Buy your copy of Stephen Finlan’s Problems With Atonement online at Amazon.com

Atonement After Paul

Finlan provides an analysis of atonement doctrines developed in the early Church (Patristic theologians), medieval Church and Reformation movement.

Rescue Theories

Finlan classes together the Christus Victor and so-called ransom theories as the Rescue Theories - concepts of cosmic rescue and triumph over evil forces. Irenaeus sees Christ rescuing humanity by rescuing human nature itself. Origen of Alexandria sees the whole of life and teaching of Christ as saving. Athanasius, bishop of Alexandria, is described as seeing salvation as a salvage and restoration job that emanates from the incarnation itself. Augustine combines a ransom theory (tricking the devil) with a judicial theory in which Christ takes the penalty for our sin.

Satisfaction Theory

Finlan writes that Anselm (11th century) constructed a theory based on the social structure of his time, providing a feudal structure to salvation.

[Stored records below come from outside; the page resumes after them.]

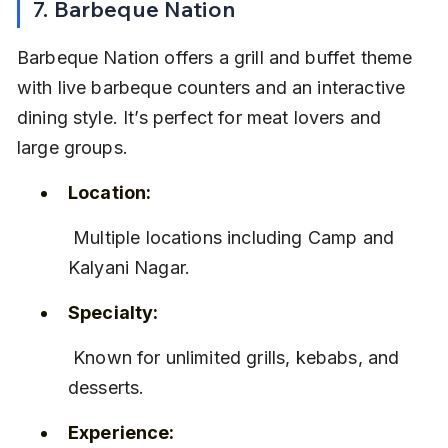
7. Barbeque Nation
Barbeque Nation offers a grill and buffet theme 
with live barbeque counters and an interactive 
dining style. It’s perfect for meat lovers and 
large groups.
Location:
 Multiple locations including Camp and 
Kalyani Nagar.
Specialty:
 Known for unlimited grills, kebabs, and 
desserts.
Experience:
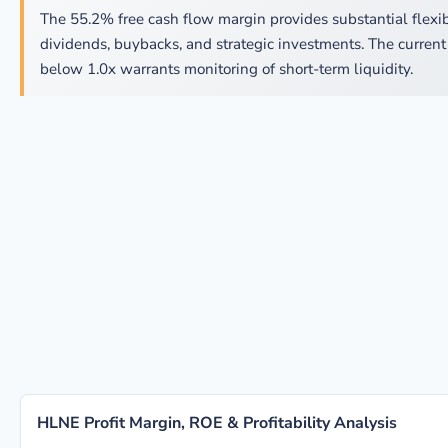
The 55.2% free cash flow margin provides substantial flexibi
dividends, buybacks, and strategic investments. The current 
below 1.0x warrants monitoring of short-term liquidity.
HLNE Profit Margin, ROE & Profitability Analysis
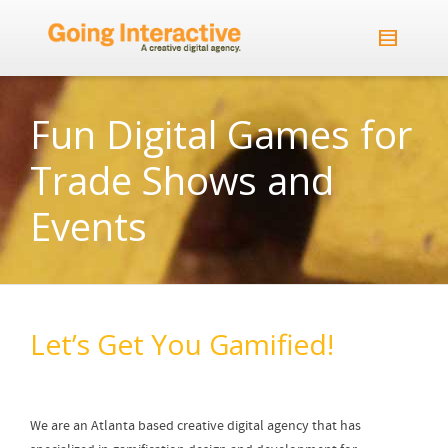
Fun Digital Games for
Trade Shows and
Events
Let’s Get You Gamified!
We are an Atlanta based creative digital agency that has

God, the offended Lord, must have compensation for the affront to his honor by sinful humanity.

Moral Influence Theory

Peter Abelard, not long after Anselm, rejected all ransom and satisfaction theories, focusing instead on the moral effect of Christ’s life and death on the person who honestly believes it. Abelard pointed out that the whole of Jesus’ life counted, not just the violent end.

Reformation Theories

Finlan explores the atonement theories developed by Luther and Calvin. He points to the doctrines of absolute depravity, universal guilt and a ‘horrifying transfer of divine wrath to the undeserving Son’ as monstrous teachings that have made Christianity unpalatable to believers.

I think this section is perhaps the weakest in Finlan’s book. Finlan gives us a conflated view of the voices of the Reformation, focusing largely on Luther, ignoring the large number of alternative voices of the time.

The Incarnation

Finlan is concerned that the primary Christian doctrine of the incarnation has been interpreted through secondary doctrines such as substitutionary atonement, rather than the other way around. He acknowledges the concern that the rejection of such secondary doctrines can lead to a wholesale rejection of all doctrine. He acknowledges that much of Paul’s writing points to the life and death and resurrection of Jesus in terms of atonement metaphors. Finlan hopes to convince his readers to read the rest of the Hebrew and Christian scriptures without imposing the ‘penal substitionary atonement’ model on them. He concludes with the thought that the early Christian doctrine of theosis may be a useful way ahead in developing a deep and useful understanding of Christ.

I’ll finish with a quote from a quote from Paul’s letter to the Corinthians (2 Cor 5:19):

“God was in Christ, reconciling the world unto Himself”.

As I read the text around that statement, I’ll be reading with an appreciation of the many metaphors being used by Paul. I’ll also be looking to see what difference it makes to read through with the doctrine of incarnation as the lense.